The input -

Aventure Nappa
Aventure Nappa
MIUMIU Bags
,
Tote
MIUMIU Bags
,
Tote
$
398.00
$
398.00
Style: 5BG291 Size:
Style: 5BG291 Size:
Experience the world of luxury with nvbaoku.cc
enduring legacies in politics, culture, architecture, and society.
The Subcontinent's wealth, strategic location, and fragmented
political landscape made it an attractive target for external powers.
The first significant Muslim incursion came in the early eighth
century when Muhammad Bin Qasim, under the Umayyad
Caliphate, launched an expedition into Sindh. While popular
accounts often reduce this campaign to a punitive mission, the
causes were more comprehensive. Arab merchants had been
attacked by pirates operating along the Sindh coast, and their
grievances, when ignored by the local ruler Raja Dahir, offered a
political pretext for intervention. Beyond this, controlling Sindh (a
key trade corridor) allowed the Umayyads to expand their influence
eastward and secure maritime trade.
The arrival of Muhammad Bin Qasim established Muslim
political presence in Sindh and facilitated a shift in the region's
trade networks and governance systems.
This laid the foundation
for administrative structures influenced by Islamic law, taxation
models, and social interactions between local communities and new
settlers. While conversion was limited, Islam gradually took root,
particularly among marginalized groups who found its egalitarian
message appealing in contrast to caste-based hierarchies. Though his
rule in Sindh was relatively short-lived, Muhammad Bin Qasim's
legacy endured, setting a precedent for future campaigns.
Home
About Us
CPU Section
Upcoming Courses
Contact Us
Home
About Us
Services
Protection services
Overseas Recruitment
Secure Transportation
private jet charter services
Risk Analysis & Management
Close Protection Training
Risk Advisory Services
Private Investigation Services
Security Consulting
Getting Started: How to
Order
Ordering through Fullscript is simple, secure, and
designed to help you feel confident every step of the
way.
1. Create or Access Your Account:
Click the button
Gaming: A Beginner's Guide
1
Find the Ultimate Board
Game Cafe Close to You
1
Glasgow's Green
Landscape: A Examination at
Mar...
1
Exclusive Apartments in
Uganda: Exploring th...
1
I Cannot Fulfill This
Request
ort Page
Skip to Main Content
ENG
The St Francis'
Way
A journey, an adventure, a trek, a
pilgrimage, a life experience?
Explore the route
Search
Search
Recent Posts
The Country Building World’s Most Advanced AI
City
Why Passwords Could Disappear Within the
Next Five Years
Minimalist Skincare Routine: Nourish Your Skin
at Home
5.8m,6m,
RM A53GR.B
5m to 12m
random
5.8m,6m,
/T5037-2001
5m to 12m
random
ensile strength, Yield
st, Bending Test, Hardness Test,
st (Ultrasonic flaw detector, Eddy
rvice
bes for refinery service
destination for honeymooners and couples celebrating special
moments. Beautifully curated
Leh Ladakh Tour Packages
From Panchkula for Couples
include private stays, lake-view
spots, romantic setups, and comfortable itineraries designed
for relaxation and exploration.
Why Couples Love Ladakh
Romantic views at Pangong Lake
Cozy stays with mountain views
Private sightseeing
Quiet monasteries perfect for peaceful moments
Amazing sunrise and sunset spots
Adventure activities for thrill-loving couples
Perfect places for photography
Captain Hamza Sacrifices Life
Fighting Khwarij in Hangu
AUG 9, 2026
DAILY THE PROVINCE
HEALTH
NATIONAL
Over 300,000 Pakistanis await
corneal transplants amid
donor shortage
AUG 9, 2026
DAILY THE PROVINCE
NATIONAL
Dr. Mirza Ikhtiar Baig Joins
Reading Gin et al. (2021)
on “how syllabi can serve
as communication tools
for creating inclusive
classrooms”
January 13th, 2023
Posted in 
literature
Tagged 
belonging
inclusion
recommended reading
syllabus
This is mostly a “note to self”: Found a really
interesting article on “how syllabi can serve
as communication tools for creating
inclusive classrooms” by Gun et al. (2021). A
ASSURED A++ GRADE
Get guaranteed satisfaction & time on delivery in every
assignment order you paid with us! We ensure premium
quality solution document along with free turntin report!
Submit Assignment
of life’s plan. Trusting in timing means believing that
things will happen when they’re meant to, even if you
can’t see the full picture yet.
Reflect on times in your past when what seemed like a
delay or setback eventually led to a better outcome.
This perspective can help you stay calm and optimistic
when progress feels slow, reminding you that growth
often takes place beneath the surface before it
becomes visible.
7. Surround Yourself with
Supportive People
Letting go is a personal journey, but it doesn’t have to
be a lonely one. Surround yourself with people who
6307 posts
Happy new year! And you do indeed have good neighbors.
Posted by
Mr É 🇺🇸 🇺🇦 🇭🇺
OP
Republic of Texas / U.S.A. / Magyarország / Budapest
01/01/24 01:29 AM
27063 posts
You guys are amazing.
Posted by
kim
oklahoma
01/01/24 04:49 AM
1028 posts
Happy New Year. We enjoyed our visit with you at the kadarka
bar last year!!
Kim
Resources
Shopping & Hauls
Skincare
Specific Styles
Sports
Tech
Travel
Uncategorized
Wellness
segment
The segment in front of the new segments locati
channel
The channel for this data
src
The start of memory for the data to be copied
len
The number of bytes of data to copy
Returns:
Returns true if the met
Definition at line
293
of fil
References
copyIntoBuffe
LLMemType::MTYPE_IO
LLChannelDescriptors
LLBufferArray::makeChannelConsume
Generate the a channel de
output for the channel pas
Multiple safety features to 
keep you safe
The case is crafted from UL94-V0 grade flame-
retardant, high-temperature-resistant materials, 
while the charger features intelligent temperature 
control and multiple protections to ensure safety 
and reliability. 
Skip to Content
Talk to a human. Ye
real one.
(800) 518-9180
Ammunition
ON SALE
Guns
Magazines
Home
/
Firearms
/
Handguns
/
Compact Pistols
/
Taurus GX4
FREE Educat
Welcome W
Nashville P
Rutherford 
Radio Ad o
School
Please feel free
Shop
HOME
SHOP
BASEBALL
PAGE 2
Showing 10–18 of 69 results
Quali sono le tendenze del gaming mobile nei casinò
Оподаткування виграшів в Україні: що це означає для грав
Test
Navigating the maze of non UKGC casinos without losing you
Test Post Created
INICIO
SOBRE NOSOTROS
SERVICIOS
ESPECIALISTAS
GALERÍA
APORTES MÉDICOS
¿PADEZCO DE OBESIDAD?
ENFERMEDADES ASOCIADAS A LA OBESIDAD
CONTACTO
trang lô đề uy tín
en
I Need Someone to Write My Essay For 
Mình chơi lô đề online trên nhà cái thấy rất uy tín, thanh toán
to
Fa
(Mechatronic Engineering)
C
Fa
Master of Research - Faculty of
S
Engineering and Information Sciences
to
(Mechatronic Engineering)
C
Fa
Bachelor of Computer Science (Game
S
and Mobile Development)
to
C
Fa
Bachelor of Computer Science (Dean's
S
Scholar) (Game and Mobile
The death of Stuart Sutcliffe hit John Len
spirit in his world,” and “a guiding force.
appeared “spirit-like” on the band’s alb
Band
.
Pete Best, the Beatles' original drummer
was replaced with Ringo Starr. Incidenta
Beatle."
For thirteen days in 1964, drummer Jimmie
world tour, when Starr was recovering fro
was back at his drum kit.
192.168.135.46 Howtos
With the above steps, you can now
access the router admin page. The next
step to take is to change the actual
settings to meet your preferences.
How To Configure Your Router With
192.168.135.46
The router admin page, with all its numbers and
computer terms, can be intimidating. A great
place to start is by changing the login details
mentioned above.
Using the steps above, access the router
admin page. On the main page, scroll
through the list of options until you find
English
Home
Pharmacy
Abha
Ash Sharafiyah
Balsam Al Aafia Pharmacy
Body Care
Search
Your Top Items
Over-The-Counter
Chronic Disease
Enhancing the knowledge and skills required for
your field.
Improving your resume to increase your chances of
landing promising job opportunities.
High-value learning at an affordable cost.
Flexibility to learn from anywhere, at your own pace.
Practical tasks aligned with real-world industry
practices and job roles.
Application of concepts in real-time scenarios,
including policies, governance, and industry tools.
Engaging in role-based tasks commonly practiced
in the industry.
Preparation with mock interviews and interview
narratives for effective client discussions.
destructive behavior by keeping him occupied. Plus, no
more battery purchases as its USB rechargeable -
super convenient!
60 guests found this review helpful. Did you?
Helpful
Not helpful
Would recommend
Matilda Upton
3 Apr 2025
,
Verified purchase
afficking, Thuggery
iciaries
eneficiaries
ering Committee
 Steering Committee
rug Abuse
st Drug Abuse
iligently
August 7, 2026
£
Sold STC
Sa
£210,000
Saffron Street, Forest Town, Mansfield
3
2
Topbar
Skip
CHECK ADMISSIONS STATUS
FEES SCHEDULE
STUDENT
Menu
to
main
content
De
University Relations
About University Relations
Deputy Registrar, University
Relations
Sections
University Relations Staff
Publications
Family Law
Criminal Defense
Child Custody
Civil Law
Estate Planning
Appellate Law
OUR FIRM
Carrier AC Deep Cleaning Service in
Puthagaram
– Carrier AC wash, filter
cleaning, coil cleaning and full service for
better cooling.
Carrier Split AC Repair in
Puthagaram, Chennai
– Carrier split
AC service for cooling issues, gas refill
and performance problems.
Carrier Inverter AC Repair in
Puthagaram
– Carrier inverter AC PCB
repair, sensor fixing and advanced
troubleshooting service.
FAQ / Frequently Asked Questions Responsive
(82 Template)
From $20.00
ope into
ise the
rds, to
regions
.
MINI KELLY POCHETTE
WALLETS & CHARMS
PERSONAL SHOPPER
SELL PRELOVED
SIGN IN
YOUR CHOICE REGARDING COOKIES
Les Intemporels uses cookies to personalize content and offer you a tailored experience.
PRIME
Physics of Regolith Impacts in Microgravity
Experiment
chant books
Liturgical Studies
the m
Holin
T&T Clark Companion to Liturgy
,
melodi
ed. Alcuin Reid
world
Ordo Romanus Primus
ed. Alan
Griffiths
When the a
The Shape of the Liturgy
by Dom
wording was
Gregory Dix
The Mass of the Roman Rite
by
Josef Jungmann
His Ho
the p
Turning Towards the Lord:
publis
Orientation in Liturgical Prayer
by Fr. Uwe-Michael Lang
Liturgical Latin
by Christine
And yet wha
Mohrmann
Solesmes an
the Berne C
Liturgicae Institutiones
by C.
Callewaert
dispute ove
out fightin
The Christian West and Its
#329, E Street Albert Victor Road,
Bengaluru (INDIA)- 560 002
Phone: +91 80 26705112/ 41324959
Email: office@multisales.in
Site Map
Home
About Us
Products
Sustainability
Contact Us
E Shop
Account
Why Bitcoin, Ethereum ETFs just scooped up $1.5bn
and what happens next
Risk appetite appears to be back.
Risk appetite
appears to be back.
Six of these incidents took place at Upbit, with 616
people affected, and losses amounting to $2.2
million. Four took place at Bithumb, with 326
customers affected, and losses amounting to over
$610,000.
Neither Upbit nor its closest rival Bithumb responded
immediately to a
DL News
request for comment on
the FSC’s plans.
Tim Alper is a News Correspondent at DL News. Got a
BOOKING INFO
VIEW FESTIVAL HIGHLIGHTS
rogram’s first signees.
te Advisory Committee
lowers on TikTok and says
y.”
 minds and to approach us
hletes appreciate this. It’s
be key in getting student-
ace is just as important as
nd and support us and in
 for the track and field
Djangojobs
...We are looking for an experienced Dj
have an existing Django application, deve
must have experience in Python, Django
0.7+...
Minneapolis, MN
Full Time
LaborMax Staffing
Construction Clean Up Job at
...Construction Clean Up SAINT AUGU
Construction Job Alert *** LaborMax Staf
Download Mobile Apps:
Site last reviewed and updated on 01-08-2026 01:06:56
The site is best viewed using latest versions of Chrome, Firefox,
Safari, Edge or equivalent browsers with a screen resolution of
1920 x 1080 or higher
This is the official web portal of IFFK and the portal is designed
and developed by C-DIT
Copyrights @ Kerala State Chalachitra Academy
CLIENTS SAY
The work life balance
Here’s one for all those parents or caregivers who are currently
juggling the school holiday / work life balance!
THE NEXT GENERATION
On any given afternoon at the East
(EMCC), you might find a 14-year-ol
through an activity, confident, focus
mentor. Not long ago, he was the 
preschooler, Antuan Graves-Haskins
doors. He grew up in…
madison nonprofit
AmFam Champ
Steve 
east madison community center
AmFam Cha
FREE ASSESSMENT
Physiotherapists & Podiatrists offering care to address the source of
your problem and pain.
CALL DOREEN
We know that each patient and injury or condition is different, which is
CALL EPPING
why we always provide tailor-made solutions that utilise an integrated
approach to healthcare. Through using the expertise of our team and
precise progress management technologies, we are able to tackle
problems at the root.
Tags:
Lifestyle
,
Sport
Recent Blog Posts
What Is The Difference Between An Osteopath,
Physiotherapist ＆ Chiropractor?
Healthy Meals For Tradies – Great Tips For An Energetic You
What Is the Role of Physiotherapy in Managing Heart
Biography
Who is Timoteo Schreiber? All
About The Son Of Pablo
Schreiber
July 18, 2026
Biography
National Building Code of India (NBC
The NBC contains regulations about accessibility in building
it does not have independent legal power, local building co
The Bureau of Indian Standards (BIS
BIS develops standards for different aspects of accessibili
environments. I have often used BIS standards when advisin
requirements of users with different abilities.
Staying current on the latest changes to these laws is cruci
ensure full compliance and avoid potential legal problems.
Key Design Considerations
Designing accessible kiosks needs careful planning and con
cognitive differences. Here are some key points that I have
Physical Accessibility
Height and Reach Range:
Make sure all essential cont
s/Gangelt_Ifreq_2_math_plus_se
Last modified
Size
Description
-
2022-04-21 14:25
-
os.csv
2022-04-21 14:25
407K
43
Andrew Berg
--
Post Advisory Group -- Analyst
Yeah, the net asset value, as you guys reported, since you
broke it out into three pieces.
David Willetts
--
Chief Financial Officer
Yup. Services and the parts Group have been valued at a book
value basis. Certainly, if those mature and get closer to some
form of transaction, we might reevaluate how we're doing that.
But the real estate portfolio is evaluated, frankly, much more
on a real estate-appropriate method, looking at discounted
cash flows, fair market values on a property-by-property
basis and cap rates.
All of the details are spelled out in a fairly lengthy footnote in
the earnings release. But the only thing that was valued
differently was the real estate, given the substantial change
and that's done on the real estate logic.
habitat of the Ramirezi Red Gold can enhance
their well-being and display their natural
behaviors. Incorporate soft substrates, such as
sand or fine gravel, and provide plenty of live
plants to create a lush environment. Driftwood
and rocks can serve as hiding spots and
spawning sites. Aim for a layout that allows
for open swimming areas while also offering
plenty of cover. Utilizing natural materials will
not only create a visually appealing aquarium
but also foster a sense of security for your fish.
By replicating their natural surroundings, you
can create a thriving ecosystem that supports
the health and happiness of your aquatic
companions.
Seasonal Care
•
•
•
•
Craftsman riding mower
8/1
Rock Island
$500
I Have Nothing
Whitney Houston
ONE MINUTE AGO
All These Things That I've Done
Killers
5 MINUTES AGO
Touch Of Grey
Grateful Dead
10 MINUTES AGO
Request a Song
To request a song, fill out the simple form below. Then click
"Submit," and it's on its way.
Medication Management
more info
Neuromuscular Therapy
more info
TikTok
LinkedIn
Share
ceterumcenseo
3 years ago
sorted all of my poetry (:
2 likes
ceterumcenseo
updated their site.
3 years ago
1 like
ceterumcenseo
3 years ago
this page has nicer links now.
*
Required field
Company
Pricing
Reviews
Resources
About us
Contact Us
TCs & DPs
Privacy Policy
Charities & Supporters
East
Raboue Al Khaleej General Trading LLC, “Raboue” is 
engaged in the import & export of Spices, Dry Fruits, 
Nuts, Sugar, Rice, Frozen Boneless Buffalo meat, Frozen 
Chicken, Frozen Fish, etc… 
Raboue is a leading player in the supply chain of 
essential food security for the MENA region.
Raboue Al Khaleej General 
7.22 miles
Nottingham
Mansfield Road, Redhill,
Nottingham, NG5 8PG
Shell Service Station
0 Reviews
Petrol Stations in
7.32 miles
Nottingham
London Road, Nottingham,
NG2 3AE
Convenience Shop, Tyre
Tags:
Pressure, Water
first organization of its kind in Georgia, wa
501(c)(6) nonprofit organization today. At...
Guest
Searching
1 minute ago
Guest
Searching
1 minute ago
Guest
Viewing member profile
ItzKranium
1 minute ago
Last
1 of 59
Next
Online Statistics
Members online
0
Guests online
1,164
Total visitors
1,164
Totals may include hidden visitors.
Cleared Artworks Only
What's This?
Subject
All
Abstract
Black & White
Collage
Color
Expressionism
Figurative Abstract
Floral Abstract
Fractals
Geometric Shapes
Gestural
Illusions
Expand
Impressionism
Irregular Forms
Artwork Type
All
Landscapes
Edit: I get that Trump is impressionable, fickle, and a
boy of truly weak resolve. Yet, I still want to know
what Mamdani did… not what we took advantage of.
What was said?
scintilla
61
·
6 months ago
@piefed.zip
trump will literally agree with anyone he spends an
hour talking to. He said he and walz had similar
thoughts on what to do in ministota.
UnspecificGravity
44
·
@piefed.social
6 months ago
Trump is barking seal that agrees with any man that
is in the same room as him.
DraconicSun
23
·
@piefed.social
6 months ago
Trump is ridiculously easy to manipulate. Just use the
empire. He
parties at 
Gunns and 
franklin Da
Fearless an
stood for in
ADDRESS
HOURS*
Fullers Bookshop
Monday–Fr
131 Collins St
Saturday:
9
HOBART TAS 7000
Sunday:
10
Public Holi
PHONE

Brief -
Give the lines of the listing as a numbered list, from its first line through the line containing "This laid the foundation", with both ends included and blank lines left out.

Solved exercise -
1. Aventure Nappa
2. Aventure Nappa
3. MIUMIU Bags
4. ,
5. Tote
6. MIUMIU Bags
7. ,
8. Tote
9. $
10. 398.00
11. $
12. 398.00
13. Style: 5BG291 Size:
14. Style: 5BG291 Size:
15. Experience the world of luxury with nvbaoku.cc
16. enduring legacies in politics, culture, architecture, and society.
17. The Subcontinent's wealth, strategic location, and fragmented
18. political landscape made it an attractive target for external powers.
19. The first significant Muslim incursion came in the early eighth
20. century when Muhammad Bin Qasim, under the Umayyad
21. Caliphate, launched an expedition into Sindh. While popular
22. accounts often reduce this campaign to a punitive mission, the
23. causes were more comprehensive. Arab merchants had been
24. attacked by pirates operating along the Sindh coast, and their
25. grievances, when ignored by the local ruler Raja Dahir, offered a
26. political pretext for intervention. Beyond this, controlling Sindh (a
27. key trade corridor) allowed the Umayyads to expand their influence
28. eastward and secure maritime trade.
29. The arrival of Muhammad Bin Qasim established Muslim
30. political presence in Sindh and facilitated a shift in the region's
31. trade networks and governance systems.
32. This laid the foundation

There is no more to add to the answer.